Exercise prompt >>
Using the listing, work out the number of lines where "više" shows up, and answer with that number alone.

--- Provided records Enclosed Below ---

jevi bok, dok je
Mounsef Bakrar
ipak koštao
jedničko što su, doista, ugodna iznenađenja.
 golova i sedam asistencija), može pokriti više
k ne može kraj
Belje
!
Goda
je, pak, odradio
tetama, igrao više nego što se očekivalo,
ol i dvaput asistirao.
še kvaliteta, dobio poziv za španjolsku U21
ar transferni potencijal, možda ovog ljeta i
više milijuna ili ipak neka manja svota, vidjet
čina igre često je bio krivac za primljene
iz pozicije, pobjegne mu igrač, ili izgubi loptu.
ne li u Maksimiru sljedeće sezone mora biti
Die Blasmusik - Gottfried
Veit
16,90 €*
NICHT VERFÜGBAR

--- End of Enclosed Provided records ---
--- Provided records Enclosed Below ---

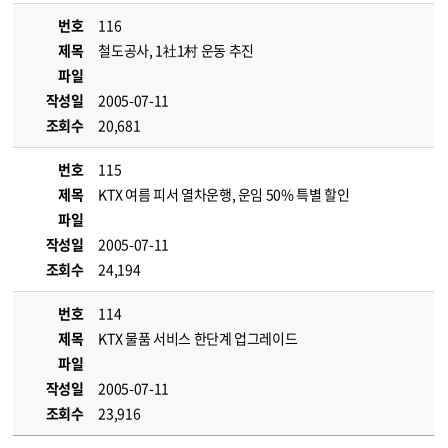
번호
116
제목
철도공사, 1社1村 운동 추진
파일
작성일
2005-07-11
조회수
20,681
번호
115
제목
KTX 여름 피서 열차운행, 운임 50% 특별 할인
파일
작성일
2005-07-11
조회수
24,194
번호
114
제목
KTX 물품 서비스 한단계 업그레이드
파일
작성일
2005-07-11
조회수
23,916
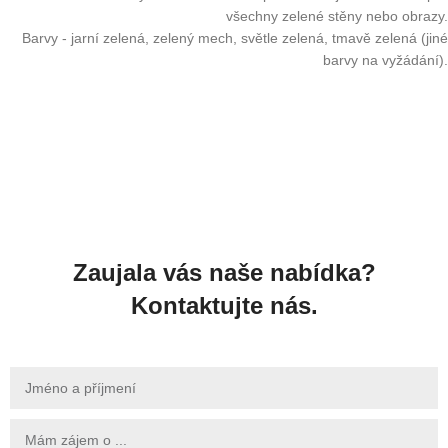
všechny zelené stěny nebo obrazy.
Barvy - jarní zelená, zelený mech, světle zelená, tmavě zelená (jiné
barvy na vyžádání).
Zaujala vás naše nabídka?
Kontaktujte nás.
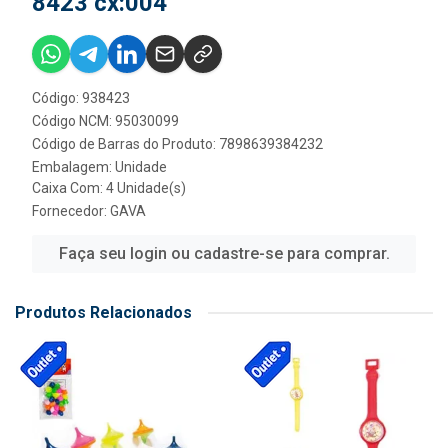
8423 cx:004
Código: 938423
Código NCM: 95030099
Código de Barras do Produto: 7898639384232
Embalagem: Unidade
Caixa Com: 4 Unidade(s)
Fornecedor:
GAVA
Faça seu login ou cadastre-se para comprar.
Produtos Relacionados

--- End of Enclosed Provided records ---

Task solution >>
3